▸ REQUIRED ACTION:
Would you print the data below exactly, leaving out every picture?

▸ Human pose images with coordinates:
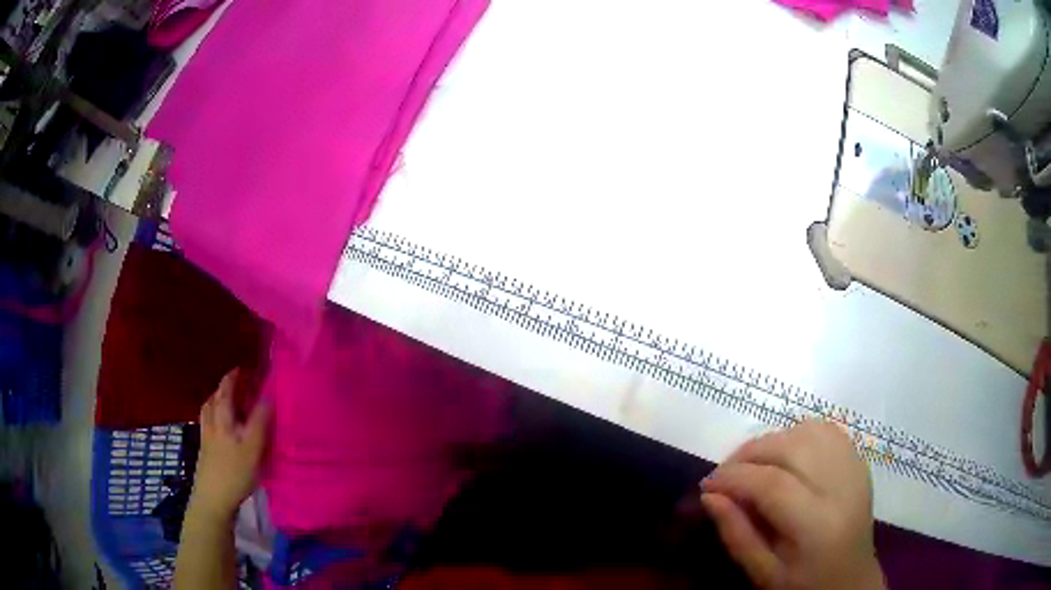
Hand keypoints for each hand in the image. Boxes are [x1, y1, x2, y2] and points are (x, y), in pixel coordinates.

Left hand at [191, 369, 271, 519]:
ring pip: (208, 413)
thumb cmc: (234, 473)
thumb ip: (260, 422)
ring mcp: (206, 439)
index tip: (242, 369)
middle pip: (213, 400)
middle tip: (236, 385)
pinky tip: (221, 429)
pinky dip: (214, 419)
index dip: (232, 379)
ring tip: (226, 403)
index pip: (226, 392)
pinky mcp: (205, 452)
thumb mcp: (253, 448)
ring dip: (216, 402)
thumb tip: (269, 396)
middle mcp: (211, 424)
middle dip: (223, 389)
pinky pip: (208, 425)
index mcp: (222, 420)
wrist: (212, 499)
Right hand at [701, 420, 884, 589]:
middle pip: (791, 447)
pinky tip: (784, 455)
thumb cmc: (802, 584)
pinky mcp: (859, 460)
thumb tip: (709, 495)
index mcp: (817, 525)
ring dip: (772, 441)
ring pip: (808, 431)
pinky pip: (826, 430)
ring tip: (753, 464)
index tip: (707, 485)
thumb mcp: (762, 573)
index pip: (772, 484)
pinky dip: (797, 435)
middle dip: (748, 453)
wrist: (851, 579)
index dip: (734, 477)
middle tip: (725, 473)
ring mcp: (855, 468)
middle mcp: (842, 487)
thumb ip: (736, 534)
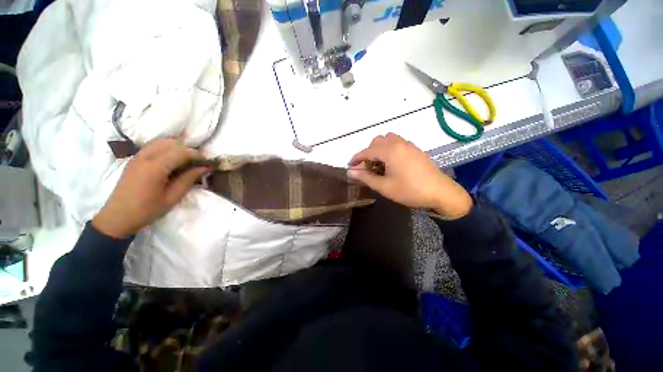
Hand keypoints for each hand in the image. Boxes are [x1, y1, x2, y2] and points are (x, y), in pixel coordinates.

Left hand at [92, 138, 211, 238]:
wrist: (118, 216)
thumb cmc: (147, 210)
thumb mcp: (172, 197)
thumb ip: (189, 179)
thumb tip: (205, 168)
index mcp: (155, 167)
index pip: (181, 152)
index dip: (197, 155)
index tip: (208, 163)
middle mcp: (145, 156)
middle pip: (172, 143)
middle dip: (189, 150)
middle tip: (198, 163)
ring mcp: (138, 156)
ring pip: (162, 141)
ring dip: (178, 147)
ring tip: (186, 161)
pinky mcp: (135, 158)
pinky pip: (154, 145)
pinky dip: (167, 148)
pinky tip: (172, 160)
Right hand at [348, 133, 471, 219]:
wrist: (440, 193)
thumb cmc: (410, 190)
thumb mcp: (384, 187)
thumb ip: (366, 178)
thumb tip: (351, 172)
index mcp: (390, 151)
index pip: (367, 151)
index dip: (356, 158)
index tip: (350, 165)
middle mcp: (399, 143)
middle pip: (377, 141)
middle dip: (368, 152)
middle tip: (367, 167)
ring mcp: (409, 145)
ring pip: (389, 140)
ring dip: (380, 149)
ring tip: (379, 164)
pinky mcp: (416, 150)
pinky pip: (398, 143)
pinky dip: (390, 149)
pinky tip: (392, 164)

▸ SOLUTION TO THIS EXERCISE:
Hand keypoints for each hand in the image. Boxes are [x1, y1, x2, y2] and points are (x, y), in pixel coordinates.

Left hand at [191, 369, 271, 519]:
ring pip: (208, 413)
thumb cmc: (234, 473)
thumb ip: (260, 422)
ring mcp: (206, 439)
index tip: (242, 369)
middle pip: (213, 400)
middle tip: (236, 385)
pinky tip: (221, 429)
pinky dip: (214, 419)
index dip: (232, 379)
ring tip: (226, 403)
index pip: (226, 392)
pinky mcp: (205, 452)
thumb mcp: (253, 448)
ring dip: (216, 402)
thumb tip: (269, 396)
middle mcp: (211, 424)
middle dip: (223, 389)
pinky pip: (208, 425)
index mcp: (222, 420)
wrist: (212, 499)
Right hand at [701, 420, 884, 589]:
middle pip: (791, 447)
pinky tip: (784, 455)
thumb cmc: (802, 584)
pinky mcp: (859, 460)
thumb tip: (709, 495)
index mcp: (817, 525)
ring dip: (772, 441)
ring pip: (808, 431)
pinky pip: (826, 430)
ring tip: (753, 464)
index tip: (707, 485)
thumb mcp: (762, 573)
index pip: (772, 484)
pinky dip: (797, 435)
middle dip: (748, 453)
wrist: (851, 579)
index dip: (734, 477)
middle tip: (725, 473)
ring mcp: (855, 468)
middle mcp: (842, 487)
thumb ip: (736, 534)
Hand keypoints for each hand in the image. Boxes are [x1, y1, x2, y2] and points are (x, y), in pixel coordinates.

Left hand at [92, 138, 211, 238]:
wrist: (118, 216)
thumb cmc: (147, 210)
thumb mcp: (172, 197)
thumb ip: (189, 179)
thumb tip: (205, 168)
index mcp: (155, 167)
index pip: (181, 152)
index dip: (197, 155)
index tip: (208, 163)
middle mcp: (145, 156)
middle pip: (172, 143)
middle dip: (189, 150)
middle tip: (198, 163)
ring mcp: (138, 156)
ring pip: (162, 141)
ring dip: (178, 147)
ring tip: (186, 161)
pinky mcp: (135, 158)
pinky pip: (154, 145)
pinky dip: (167, 148)
pinky tip: (172, 160)
Right hand at [348, 133, 471, 219]:
wrist: (440, 193)
thumb cmc: (410, 190)
thumb mcp: (384, 187)
thumb ip: (366, 178)
thumb tip: (351, 172)
index mcp: (390, 151)
index pip: (367, 151)
index dip: (356, 158)
index tip: (350, 165)
middle mcp: (399, 143)
middle pip: (377, 141)
middle dip: (368, 152)
middle tip: (367, 167)
ring mcp: (409, 145)
ring pip: (389, 140)
ring dip: (380, 149)
ring tip: (379, 164)
pinky mcp: (416, 150)
pinky pip: (398, 143)
pinky dip: (390, 149)
pinky tip: (392, 164)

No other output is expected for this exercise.